▶ _Work to complete_: Using the material that follows, output exactly the lines from the one containing "Реакция сосудов на изменения" through the one containing "ルのほとんどは、地表下の間隙の単純な査定に基", with both ends kept.
____________________
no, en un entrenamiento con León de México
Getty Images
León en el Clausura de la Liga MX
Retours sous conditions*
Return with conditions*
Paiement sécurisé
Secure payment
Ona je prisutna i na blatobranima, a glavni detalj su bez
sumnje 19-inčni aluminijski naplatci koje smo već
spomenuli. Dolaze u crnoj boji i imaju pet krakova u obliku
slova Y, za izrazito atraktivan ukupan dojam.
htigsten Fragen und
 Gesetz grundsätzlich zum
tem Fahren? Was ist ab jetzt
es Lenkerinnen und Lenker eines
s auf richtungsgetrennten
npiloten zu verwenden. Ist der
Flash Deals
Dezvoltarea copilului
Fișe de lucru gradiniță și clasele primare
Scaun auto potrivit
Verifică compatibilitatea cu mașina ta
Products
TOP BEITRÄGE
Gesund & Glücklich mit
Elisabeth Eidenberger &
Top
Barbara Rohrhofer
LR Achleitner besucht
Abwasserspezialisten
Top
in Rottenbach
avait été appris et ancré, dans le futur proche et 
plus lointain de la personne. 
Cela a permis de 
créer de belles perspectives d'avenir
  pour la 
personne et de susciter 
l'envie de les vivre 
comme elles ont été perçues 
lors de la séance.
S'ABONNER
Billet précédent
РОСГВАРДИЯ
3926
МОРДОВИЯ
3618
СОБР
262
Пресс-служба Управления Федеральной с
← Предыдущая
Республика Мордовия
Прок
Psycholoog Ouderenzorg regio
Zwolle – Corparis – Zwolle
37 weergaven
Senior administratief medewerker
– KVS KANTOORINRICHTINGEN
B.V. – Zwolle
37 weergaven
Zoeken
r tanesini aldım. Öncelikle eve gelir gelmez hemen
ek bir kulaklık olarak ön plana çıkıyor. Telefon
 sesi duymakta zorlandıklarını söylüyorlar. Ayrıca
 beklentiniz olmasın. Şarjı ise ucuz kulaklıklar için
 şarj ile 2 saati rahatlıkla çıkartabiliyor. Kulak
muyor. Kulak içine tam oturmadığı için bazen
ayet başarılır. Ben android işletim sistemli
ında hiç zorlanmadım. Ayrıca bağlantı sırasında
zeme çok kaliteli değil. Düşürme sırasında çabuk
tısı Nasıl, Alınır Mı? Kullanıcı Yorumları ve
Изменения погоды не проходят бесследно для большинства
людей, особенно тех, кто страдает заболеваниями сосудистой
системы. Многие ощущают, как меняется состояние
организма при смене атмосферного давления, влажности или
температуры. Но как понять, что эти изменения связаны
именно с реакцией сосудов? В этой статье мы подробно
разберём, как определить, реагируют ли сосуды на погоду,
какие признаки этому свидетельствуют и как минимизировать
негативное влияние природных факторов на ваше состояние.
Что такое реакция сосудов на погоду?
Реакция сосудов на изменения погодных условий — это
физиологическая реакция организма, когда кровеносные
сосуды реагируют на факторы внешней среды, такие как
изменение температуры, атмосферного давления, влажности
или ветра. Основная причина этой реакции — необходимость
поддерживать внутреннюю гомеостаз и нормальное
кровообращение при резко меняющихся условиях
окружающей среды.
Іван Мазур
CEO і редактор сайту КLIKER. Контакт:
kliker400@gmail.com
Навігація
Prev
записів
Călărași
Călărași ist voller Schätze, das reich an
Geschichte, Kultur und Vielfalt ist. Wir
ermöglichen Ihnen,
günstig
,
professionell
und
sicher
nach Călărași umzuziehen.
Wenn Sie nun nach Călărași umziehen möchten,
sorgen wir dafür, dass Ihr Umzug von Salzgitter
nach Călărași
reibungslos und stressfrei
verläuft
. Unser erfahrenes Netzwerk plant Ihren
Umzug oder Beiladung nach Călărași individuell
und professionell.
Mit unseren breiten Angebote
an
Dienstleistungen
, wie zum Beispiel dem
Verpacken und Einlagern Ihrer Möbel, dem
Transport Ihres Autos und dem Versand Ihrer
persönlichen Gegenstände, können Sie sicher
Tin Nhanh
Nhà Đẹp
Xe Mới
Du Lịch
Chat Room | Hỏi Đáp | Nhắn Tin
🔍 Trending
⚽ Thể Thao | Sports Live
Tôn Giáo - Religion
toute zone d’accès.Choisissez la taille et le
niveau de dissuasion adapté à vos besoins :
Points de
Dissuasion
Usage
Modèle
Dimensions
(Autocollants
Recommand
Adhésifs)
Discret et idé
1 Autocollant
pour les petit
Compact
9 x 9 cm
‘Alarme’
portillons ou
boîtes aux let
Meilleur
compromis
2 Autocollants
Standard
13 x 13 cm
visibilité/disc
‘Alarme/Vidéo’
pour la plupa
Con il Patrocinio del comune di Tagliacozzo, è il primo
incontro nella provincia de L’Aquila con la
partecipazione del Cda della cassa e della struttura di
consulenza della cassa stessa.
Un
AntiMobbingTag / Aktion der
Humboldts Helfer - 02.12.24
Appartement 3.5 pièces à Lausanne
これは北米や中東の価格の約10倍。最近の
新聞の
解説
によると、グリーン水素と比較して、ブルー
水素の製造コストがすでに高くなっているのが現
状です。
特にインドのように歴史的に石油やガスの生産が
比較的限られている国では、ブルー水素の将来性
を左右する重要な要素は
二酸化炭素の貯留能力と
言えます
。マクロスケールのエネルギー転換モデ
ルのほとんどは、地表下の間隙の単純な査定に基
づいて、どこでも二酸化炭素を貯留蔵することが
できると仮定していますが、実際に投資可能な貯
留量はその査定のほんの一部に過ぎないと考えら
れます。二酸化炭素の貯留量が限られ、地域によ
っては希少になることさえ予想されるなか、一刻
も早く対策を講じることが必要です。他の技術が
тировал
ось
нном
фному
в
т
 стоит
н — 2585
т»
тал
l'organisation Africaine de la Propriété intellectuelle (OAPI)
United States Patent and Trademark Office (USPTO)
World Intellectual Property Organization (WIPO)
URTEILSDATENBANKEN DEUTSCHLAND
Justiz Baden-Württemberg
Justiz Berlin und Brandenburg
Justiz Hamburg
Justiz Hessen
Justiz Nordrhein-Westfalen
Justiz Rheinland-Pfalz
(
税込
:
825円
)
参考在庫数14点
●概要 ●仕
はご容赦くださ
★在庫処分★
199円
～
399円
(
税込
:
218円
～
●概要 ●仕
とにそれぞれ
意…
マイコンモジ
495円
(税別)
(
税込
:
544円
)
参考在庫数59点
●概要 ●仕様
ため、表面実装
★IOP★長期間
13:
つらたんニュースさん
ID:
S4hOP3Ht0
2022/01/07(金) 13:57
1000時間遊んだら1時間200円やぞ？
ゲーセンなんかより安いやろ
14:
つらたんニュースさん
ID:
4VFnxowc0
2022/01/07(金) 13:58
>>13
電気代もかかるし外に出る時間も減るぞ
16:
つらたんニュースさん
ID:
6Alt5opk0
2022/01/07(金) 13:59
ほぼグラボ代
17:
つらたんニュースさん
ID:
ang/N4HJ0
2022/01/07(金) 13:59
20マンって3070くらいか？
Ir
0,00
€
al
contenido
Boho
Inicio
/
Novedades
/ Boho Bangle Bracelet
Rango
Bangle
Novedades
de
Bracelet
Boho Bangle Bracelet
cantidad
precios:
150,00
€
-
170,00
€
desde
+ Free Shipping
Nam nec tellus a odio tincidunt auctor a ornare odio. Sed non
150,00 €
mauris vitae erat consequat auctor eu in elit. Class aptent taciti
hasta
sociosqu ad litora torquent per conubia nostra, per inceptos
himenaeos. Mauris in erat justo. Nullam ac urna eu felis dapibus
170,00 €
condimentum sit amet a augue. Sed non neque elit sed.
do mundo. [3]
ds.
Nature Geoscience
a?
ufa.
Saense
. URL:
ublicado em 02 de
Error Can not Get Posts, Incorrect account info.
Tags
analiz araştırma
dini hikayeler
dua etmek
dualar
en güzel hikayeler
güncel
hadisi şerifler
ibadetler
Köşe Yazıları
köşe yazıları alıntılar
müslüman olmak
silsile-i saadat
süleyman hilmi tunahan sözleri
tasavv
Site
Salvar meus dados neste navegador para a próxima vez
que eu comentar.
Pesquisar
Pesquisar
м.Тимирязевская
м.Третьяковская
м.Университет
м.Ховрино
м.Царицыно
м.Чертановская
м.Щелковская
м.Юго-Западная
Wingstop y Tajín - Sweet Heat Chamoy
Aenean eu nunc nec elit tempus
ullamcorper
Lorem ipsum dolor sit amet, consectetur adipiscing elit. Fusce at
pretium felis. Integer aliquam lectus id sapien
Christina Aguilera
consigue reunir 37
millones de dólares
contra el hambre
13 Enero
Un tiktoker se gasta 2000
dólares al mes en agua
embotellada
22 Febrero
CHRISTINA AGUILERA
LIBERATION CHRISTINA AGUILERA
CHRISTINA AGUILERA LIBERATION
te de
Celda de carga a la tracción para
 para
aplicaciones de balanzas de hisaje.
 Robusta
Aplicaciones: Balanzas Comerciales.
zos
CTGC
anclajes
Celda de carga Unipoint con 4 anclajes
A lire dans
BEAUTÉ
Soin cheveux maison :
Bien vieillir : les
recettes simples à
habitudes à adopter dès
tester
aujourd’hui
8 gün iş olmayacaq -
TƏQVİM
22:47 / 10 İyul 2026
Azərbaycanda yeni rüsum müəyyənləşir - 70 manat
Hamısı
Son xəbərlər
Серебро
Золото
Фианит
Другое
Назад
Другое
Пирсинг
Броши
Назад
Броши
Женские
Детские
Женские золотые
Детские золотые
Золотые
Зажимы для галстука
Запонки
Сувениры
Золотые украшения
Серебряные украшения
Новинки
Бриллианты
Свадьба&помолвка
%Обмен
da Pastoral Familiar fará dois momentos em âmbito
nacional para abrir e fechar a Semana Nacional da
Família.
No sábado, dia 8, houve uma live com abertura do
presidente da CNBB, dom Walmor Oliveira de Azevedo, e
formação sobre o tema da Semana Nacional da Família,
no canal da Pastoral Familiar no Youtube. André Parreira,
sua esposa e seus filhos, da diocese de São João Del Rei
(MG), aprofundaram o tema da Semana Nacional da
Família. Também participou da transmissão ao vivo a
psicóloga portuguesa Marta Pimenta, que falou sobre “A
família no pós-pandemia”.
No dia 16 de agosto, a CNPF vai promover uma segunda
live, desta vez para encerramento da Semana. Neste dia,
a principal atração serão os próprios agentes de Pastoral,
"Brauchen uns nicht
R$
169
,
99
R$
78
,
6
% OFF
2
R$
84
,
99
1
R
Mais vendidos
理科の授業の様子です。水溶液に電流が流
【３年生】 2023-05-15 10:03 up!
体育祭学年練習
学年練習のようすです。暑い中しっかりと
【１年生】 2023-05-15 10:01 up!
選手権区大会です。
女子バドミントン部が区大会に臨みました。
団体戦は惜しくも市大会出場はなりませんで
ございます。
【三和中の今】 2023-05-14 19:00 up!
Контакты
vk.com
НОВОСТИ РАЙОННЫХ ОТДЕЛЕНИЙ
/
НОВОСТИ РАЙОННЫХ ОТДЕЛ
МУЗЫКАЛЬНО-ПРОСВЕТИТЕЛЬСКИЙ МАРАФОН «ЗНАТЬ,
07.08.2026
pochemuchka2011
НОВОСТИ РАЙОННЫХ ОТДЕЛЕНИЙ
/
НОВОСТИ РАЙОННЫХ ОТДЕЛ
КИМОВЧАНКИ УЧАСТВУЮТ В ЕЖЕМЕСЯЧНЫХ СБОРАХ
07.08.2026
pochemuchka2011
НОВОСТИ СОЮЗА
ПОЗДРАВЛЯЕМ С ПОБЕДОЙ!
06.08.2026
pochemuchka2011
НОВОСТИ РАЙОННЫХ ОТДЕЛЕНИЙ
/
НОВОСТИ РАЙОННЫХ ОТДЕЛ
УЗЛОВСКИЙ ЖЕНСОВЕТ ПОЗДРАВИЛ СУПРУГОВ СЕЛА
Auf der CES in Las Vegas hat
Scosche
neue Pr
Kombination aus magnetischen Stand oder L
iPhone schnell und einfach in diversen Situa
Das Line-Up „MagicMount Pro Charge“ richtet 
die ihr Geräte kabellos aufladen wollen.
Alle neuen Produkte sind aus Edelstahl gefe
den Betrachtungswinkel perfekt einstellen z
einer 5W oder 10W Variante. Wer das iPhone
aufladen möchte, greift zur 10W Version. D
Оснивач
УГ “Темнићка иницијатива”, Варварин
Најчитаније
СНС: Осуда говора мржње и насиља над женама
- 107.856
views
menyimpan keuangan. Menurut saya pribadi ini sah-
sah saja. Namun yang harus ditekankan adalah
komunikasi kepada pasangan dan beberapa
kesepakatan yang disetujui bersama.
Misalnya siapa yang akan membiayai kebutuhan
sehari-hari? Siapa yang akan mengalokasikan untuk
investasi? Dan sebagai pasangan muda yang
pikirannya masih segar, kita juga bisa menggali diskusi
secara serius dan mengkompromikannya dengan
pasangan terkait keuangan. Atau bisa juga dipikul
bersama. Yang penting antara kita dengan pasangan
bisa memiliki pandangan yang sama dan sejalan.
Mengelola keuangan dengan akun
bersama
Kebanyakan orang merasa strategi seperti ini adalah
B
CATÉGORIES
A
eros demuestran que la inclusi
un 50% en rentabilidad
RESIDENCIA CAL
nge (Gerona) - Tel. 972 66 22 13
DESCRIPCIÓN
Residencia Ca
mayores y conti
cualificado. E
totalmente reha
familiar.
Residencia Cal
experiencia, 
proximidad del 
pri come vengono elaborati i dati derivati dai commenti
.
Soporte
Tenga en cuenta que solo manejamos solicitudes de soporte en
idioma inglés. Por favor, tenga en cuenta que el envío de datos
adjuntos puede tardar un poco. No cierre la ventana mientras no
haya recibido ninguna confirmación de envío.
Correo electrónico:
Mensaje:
____________________
▶ _Completed exercise_:
Реакция сосудов на изменения погодных условий — это
физиологическая реакция организма, когда кровеносные
сосуды реагируют на факторы внешней среды, такие как
изменение температуры, атмосферного давления, влажности
или ветра. Основная причина этой реакции — необходимость
поддерживать внутреннюю гомеостаз и нормальное
кровообращение при резко меняющихся условиях
окружающей среды.
Іван Мазур
CEO і редактор сайту КLIKER. Контакт:
kliker400@gmail.com
Навігація
Prev
записів
Călărași
Călărași ist voller Schätze, das reich an
Geschichte, Kultur und Vielfalt ist. Wir
ermöglichen Ihnen,
günstig
,
professionell
und
sicher
nach Călărași umzuziehen.
Wenn Sie nun nach Călărași umziehen möchten,
sorgen wir dafür, dass Ihr Umzug von Salzgitter
nach Călărași
reibungslos und stressfrei
verläuft
. Unser erfahrenes Netzwerk plant Ihren
Umzug oder Beiladung nach Călărași individuell
und professionell.
Mit unseren breiten Angebote
an
Dienstleistungen
, wie zum Beispiel dem
Verpacken und Einlagern Ihrer Möbel, dem
Transport Ihres Autos und dem Versand Ihrer
persönlichen Gegenstände, können Sie sicher
Tin Nhanh
Nhà Đẹp
Xe Mới
Du Lịch
Chat Room | Hỏi Đáp | Nhắn Tin
🔍 Trending
⚽ Thể Thao | Sports Live
Tôn Giáo - Religion
toute zone d’accès.Choisissez la taille et le
niveau de dissuasion adapté à vos besoins :
Points de
Dissuasion
Usage
Modèle
Dimensions
(Autocollants
Recommand
Adhésifs)
Discret et idé
1 Autocollant
pour les petit
Compact
9 x 9 cm
‘Alarme’
portillons ou
boîtes aux let
Meilleur
compromis
2 Autocollants
Standard
13 x 13 cm
visibilité/disc
‘Alarme/Vidéo’
pour la plupa
Con il Patrocinio del comune di Tagliacozzo, è il primo
incontro nella provincia de L’Aquila con la
partecipazione del Cda della cassa e della struttura di
consulenza della cassa stessa.
Un
AntiMobbingTag / Aktion der
Humboldts Helfer - 02.12.24
Appartement 3.5 pièces à Lausanne
これは北米や中東の価格の約10倍。最近の
新聞の
解説
によると、グリーン水素と比較して、ブルー
水素の製造コストがすでに高くなっているのが現
状です。
特にインドのように歴史的に石油やガスの生産が
比較的限られている国では、ブルー水素の将来性
を左右する重要な要素は
二酸化炭素の貯留能力と
言えます
。マクロスケールのエネルギー転換モデ
ルのほとんどは、地表下の間隙の単純な査定に基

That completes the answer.